▶ **Listed entries**
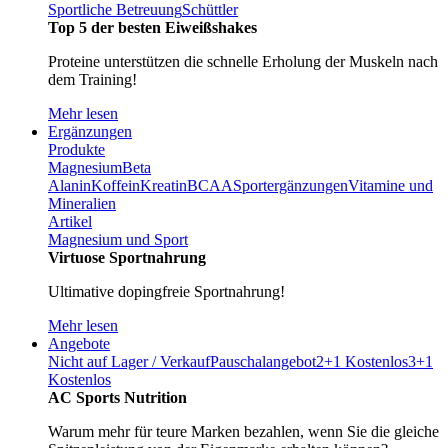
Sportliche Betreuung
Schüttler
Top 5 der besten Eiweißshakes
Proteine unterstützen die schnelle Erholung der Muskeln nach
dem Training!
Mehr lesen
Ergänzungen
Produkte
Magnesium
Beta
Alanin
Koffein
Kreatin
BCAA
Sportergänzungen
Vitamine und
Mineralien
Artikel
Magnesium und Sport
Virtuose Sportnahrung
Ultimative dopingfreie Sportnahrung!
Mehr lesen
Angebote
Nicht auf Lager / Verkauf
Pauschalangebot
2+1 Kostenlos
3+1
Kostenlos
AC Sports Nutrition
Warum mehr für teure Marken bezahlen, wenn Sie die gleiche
---
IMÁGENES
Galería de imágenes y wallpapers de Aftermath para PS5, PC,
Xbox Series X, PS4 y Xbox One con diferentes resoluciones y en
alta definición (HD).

▶ **Instructions for the task**
Reproduce exactly the lines above from the line with "Ultimative dopingfreie Sportnahrung!" to the line with "Warum mehr für", including both, and add nothing.

▶ **Your response**
Ultimative dopingfreie Sportnahrung!
Mehr lesen
Angebote
Nicht auf Lager / Verkauf
Pauschalangebot
2+1 Kostenlos
3+1
Kostenlos
AC Sports Nutrition
Warum mehr für teure Marken bezahlen, wenn Sie die gleiche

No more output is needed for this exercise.